LW, your son is still willing to have you over for Christmas after you behaved like an entitled asshole. The fact that you're visiting and staying in a hotel rather than being told "don't come for Christmas at all" may well be your son standing up for you! Get over yourself.
dissectionist: A digital artwork of a biomechanical horse, head and shoulder only. It’s done in shades of grey and black and there are alien-like spines and rib-like structures over its body. (Default)

[personal profile] dissectionist 2024-12-24 04:21 pm (UTC)(link)
I confronted her about hiding important information from me. She was unnecessarily upset

Ah yes, the good old “I get to be openly upset, but my target has to stay perfectly calm or else they’re being unreasonable. I’m the only one who has a right to feel and express things.”
dissectionist: A digital artwork of a biomechanical horse, head and shoulder only. It’s done in shades of grey and black and there are alien-like spines and rib-like structures over its body. (Default)

[personal profile] dissectionist 2024-12-24 10:08 pm (UTC)(link)
Right? Like, I share a name with a lawyer, and people are constantly emailing me stuff meant for her. If I wanted to read people’s confidential shit, it’s literally getting emailed straight to my inbox! But I’m a good person who doesn’t think everything belongs to me, so as soon as I determine that an email was intended for the lawyer (this is usually apparent in no more than a sentence or two), I forward it to her email and delete the one sent to me. It’s not my business, even though someone put it in my space.
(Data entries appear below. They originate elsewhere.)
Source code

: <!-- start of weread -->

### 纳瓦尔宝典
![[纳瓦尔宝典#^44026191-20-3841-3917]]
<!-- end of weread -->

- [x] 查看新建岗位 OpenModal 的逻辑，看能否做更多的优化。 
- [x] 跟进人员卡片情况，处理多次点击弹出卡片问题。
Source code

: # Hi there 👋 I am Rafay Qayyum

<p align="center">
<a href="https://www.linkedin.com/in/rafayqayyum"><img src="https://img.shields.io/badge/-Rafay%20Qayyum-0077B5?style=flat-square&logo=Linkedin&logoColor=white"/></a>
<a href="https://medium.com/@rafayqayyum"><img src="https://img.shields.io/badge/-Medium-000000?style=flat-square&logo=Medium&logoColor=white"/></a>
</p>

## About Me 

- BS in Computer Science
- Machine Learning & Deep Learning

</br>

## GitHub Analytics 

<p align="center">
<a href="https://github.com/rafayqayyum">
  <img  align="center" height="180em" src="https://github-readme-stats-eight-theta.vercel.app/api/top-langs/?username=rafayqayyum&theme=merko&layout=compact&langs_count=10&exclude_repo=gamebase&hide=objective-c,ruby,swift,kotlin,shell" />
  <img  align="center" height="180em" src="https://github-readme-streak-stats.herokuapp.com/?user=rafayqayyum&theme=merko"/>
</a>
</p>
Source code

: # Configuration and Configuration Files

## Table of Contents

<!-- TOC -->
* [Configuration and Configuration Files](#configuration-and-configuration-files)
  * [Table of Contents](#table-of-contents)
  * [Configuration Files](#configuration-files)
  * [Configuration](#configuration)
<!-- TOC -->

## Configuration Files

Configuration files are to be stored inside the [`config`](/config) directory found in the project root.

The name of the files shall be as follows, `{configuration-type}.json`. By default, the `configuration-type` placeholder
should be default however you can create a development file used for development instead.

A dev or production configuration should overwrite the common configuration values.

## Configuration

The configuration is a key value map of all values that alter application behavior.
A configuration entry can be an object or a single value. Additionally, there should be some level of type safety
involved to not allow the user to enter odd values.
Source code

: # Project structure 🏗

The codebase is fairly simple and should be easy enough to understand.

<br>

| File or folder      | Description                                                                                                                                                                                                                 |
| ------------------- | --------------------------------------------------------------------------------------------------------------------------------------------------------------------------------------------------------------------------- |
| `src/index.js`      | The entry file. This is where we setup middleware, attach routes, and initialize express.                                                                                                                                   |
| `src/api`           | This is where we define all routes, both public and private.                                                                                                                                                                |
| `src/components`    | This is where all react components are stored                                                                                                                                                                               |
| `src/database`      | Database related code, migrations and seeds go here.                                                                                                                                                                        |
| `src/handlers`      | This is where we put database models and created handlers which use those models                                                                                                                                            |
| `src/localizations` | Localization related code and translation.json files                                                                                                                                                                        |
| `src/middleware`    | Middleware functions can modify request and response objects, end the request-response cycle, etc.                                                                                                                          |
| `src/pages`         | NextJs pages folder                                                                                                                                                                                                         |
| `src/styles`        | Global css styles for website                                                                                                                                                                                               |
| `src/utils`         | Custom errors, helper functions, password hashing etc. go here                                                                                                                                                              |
Similarly, if you see something in someone else’s house, even if it was left in a space that’s temporarily “yours” (just as those emails are left mistakenly in my inbox), it’s still not your business. It’s boggling that LW doesn’t get that at all.
pauraque: bird flying (Default)

[personal profile] pauraque 2024-12-24 04:32 pm (UTC)(link)
overreacted to a minor incident

So basically, anything DIL does (like leave some papers in a drawer) is a gigantic huge deal that is taken in the worst way possible, but anything LW does (like go ballistic over the papers) is a "minor incident."